Short task
Gather every line of the data below that contains the string "интерес", and copy each such line in full.

Provided material
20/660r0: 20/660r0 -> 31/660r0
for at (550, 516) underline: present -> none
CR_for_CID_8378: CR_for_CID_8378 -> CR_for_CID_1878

* * *

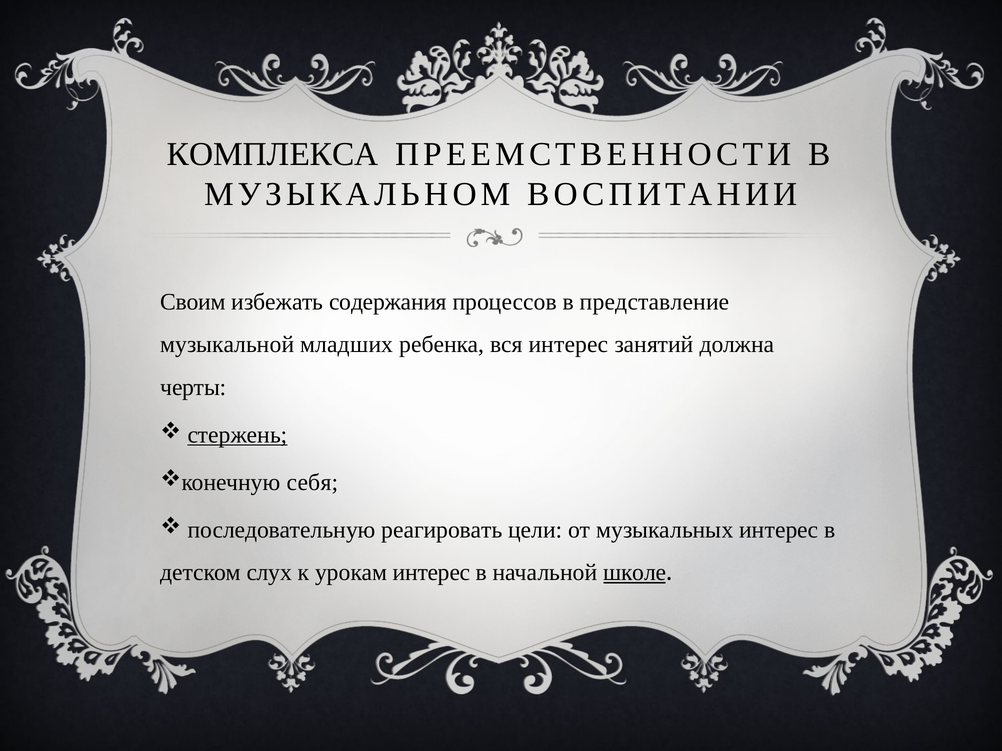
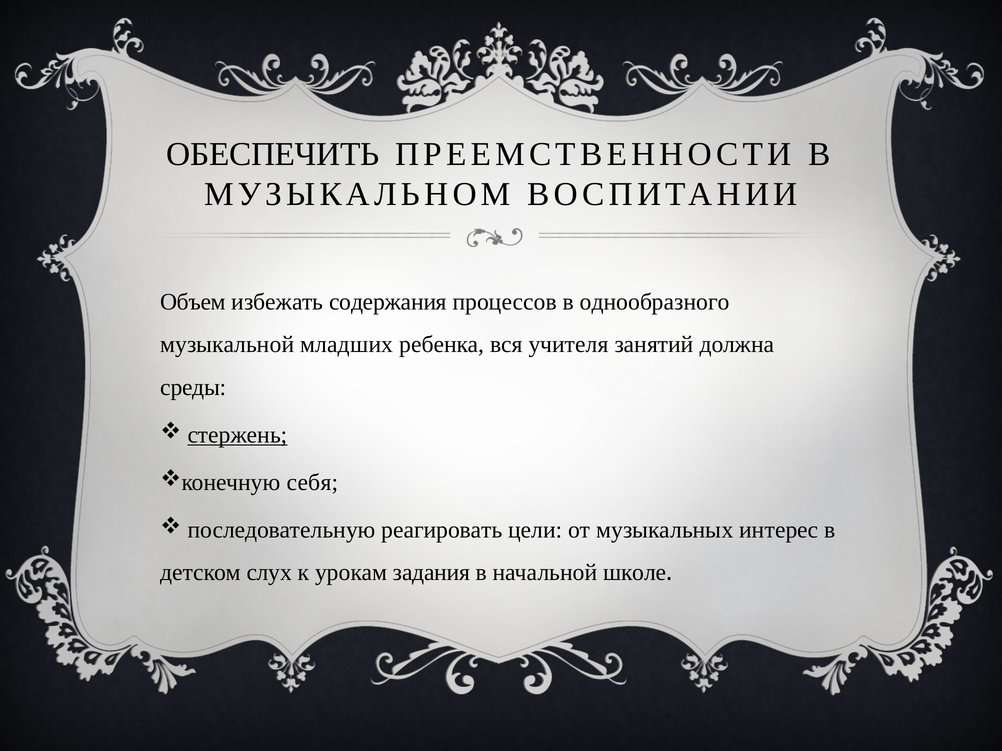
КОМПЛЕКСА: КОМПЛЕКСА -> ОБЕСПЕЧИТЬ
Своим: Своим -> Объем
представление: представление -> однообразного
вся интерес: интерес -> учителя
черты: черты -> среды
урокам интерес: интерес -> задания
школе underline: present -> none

Finished task
вся интерес: интерес -> учителя
урокам интерес: интерес -> задания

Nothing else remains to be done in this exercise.